Saved data entries
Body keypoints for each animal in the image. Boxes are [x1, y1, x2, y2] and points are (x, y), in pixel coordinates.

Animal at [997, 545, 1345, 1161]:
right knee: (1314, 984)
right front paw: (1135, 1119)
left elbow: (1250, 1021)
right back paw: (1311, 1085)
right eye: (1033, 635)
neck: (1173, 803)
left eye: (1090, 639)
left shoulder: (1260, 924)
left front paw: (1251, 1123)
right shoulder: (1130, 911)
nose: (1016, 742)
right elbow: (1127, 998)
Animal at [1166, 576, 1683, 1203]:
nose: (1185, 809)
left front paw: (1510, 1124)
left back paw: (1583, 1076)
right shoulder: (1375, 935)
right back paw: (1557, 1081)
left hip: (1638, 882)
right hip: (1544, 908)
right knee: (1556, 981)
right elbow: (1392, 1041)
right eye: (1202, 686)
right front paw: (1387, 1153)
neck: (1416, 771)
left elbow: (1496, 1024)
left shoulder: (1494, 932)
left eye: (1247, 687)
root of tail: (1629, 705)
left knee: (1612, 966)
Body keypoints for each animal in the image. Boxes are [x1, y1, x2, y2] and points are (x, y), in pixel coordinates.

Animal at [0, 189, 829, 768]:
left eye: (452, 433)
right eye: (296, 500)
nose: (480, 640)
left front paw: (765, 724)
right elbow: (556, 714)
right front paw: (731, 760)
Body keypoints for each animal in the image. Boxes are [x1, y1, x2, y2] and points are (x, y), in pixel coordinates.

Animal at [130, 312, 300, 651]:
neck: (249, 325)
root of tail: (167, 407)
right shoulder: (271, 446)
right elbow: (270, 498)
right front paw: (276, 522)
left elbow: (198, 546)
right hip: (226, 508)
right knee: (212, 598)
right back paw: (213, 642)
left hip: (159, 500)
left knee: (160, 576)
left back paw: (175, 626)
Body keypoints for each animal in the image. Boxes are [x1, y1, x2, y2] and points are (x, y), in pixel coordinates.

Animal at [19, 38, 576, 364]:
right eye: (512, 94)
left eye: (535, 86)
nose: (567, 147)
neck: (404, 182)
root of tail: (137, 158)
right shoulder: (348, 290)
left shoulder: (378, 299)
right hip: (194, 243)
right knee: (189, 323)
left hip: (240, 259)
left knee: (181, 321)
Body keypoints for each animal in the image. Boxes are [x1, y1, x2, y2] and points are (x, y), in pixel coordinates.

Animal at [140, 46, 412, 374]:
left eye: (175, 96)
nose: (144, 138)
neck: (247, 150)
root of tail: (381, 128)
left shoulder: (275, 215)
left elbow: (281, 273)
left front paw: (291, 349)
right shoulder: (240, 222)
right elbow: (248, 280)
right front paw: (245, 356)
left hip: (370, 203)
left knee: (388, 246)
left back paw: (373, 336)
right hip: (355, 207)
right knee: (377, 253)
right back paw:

**Task goal**
All of the data above must be repeated exactly.

**Finished exercise**
Body keypoints for each animal in the image. Boxes are [x1, y1, x2, y2] and points are (x, y), in pixel coordinates.

Animal at [997, 545, 1345, 1161]:
right knee: (1314, 984)
right front paw: (1135, 1119)
left elbow: (1250, 1021)
right back paw: (1311, 1085)
right eye: (1033, 635)
neck: (1173, 803)
left eye: (1090, 639)
left shoulder: (1260, 924)
left front paw: (1251, 1123)
right shoulder: (1130, 911)
nose: (1016, 742)
right elbow: (1127, 998)
Animal at [1166, 576, 1683, 1203]:
nose: (1185, 809)
left front paw: (1510, 1124)
left back paw: (1583, 1076)
right shoulder: (1375, 935)
right back paw: (1557, 1081)
left hip: (1638, 882)
right hip: (1544, 908)
right knee: (1556, 981)
right elbow: (1392, 1041)
right eye: (1202, 686)
right front paw: (1387, 1153)
neck: (1416, 771)
left elbow: (1496, 1024)
left shoulder: (1494, 932)
left eye: (1247, 687)
root of tail: (1629, 705)
left knee: (1612, 966)
Body keypoints for each animal in the image. Boxes are [x1, y1, x2, y2] and points are (x, y), in pixel coordinates.

Animal at [0, 189, 829, 768]:
left eye: (452, 433)
right eye: (296, 500)
nose: (480, 640)
left front paw: (765, 724)
right elbow: (556, 714)
right front paw: (731, 760)
Body keypoints for each animal in the image. Boxes are [x1, y1, x2, y2] and points are (x, y), in pixel coordinates.

Animal at [130, 312, 300, 651]:
neck: (249, 325)
root of tail: (167, 407)
right shoulder: (271, 446)
right elbow: (270, 498)
right front paw: (276, 522)
left elbow: (198, 546)
right hip: (226, 508)
right knee: (212, 598)
right back paw: (213, 642)
left hip: (159, 500)
left knee: (160, 576)
left back paw: (175, 626)
Body keypoints for each animal in the image. Boxes are [x1, y1, x2, y2] and points are (x, y), in pixel coordinates.

Animal at [19, 38, 576, 364]:
right eye: (512, 94)
left eye: (535, 86)
nose: (567, 147)
neck: (404, 182)
root of tail: (137, 158)
right shoulder: (348, 290)
left shoulder: (378, 299)
right hip: (194, 243)
right knee: (189, 323)
left hip: (240, 259)
left knee: (181, 321)
Body keypoints for each animal in the image. Boxes are [x1, y1, x2, y2] and points are (x, y), in pixel coordinates.

Animal at [140, 46, 412, 374]:
left eye: (175, 96)
nose: (144, 138)
neck: (247, 150)
root of tail: (381, 128)
left shoulder: (275, 215)
left elbow: (281, 273)
left front paw: (291, 349)
right shoulder: (240, 222)
right elbow: (248, 280)
right front paw: (245, 356)
left hip: (370, 203)
left knee: (388, 246)
left back paw: (373, 336)
right hip: (355, 207)
right knee: (377, 253)
right back paw:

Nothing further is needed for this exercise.